An additional $600 million was recently added to this budget, which was already the largest construction project in America. But will the new estimate, which includes inflation and structural modifications, ensure that future archaeologists will uncover a stunning late 20th-century integration of art and design, an entry to rival King Nebuchadnezzar's Walls of Babylon?

Mayor Ray Flynn's "Boston 2000: A Plan for the Central Artery" refers repeatedly to amenities along the artery, but there is no specific assurance. The project's arts administrator is hoping to hire some coordinators but isn't prepared to comment about plans, and no budgetary commitments have been made to specific projects. A specific line item is needed in the budget, along with a public process to generate and critique art ideas.

Insiders say that the engineers running the project don't really understand the value of public art and consequently are not pushing hard enough for it. Unlike present-day Barcelona, with its extraordinary $9 billion collaboration between artists and designers in parks and roadways, this American city has commitment to art. Why not? Have we lost our cultural self-confidence?

It is not too late to plan. We've all seen what happens when public art is added as an afterthought. Boston's project deserves more than tokenism or, worse, the postponement of planning until it is too late and the project is out of money or the construction is already completed without the integration of artwork. What of the artists groups picketing the project? They have been thrown a few crumbs, temporary works, some studies. A faction of architects and urban designers on the Artery project, to their credit, want something to happen, but is fund-raising within the business community the best that can be done?

Think about the evocative ways that lighting, abutments, tunnel entries, and, of course, the parks and plazas above can be dramatized to reveal both the archeology of the city and its changing dynamics.

Travelers to Paris, Stockholm, Brussels, and Mexico City have seen the integration of art and transportation systems that resulted from a cooperation between engineers and designers in these cities. The French have provided dramatic precedents for sculptural design in pedestrian crossovers and highway barriers along major auto routes. The elegantly differentiated bridges along the Merritt Parkway in New York state set an early American example - before the American Association of State Highway and Transp ortation Officials established standards of banal efficiency for highway design.

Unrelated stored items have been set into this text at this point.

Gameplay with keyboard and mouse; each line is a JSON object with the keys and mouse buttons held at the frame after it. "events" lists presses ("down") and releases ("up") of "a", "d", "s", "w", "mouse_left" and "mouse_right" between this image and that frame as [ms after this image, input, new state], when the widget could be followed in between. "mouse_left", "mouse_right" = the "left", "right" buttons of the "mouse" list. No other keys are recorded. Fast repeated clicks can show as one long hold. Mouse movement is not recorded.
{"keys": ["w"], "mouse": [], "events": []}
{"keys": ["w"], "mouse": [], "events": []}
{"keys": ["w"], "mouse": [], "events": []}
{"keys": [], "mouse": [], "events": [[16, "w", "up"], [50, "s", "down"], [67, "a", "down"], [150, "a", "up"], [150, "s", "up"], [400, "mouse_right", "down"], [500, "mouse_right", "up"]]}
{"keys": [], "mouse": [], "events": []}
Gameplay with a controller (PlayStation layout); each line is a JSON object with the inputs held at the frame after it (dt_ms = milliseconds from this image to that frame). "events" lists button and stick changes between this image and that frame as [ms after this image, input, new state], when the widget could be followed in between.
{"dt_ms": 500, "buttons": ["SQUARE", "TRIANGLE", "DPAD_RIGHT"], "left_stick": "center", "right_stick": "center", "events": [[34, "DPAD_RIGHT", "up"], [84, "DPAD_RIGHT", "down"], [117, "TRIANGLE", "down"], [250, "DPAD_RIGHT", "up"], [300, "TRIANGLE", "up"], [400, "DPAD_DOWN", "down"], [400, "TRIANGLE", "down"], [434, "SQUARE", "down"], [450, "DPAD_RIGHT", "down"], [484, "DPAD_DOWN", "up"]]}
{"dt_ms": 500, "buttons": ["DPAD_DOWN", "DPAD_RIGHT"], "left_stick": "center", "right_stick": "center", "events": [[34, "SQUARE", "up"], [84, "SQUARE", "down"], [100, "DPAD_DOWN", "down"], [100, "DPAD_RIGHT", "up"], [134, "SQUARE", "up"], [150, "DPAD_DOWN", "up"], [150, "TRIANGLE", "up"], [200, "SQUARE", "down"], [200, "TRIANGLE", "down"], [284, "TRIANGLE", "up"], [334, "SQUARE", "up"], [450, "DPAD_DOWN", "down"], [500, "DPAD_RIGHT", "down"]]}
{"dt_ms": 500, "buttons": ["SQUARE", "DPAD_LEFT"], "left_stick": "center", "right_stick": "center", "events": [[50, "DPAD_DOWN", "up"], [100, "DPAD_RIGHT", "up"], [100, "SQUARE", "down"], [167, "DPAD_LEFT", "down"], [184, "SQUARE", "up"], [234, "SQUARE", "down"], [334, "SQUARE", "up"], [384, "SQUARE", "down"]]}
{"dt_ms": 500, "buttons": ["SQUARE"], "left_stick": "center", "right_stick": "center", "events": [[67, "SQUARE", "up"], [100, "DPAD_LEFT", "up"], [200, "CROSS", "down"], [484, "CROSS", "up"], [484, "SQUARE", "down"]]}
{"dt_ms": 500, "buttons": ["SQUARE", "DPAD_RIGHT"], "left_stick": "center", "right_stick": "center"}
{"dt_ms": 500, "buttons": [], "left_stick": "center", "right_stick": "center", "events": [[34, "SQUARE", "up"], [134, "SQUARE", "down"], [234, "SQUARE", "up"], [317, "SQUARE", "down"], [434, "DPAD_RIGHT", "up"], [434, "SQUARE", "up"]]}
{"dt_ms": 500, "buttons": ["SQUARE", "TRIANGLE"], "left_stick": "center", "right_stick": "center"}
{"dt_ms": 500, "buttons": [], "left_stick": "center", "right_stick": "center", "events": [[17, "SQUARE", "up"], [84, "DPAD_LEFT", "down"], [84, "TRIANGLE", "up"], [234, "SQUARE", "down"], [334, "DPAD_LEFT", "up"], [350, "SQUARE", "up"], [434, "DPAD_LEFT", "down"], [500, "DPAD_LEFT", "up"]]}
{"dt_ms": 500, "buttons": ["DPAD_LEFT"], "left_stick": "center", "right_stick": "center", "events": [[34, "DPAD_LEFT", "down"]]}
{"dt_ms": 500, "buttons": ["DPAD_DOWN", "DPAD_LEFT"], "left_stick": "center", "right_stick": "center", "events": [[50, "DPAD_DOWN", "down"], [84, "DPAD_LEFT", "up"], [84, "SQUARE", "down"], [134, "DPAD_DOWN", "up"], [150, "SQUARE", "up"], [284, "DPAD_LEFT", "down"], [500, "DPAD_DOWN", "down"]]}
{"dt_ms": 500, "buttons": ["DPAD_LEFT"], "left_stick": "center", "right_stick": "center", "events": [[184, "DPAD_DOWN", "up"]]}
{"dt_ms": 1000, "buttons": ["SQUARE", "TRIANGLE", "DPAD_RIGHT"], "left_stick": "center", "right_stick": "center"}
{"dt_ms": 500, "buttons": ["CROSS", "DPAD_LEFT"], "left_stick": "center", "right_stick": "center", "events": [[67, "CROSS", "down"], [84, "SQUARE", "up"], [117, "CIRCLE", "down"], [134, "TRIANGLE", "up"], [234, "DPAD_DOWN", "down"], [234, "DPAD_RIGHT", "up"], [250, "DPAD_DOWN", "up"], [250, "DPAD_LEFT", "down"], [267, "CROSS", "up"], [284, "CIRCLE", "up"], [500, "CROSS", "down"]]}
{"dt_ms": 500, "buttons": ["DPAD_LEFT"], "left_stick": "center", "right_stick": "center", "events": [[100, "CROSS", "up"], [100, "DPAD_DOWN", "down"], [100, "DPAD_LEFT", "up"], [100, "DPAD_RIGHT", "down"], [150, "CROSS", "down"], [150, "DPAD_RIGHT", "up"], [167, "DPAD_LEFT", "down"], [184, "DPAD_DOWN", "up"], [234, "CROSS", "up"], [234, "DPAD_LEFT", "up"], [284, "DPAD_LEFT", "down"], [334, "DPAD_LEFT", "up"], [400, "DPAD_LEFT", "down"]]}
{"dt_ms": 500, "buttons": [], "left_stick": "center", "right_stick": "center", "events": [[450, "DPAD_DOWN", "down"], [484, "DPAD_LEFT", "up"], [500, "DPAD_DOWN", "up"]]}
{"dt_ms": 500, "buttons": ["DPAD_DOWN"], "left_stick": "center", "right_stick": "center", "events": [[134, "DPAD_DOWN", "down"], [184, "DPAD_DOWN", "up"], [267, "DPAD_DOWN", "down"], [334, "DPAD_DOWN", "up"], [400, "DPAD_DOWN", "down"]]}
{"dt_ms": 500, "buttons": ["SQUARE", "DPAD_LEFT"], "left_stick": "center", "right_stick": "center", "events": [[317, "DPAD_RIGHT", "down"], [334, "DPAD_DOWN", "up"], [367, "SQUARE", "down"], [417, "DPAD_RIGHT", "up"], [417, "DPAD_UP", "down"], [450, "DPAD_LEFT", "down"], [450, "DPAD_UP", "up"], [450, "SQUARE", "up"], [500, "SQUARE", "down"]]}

Recently, Radnor Township, Pa., and Pennsylvania's Department of Transportation set a new precedent when they supported the use of rocks excavated along Philadelphia's "Blue Route" arterial to create an entryway intended to recall the megalithic landscape the region's early Quaker settlers might have remembered from their native Radnorshire, Wales. Bridge abutments on a recently built Phoenix freeway include an artist's interpretation of Native American reliefs.

The federal Intermodal Surface Transportation Efficiency Act (ISTEA) of 1991 emphasizes the concept of highway enhancement. Over the next six years, Massachusetts will be granted $181 million in ISTEA surface-transportation funds. Ten percent of this money is required to go for "enhancements." The Central Artery in Boston would be an ideal place to use federal money set aside for roadway beautification.

Just as the Boston Public Library, with its rich integration of the arts, became the symbol of Boston achievement in the late 19th century, so this sunken roadway could become an urban signature of the late 20th century.

Let's leave some tangible evidence of our artistic endeavors, not just for future archeologists, but for our own children and their children. Americans should be able to do at least as well as King Nebuchadnezzar's glazed walls - if we haven't run out of cultural conviction.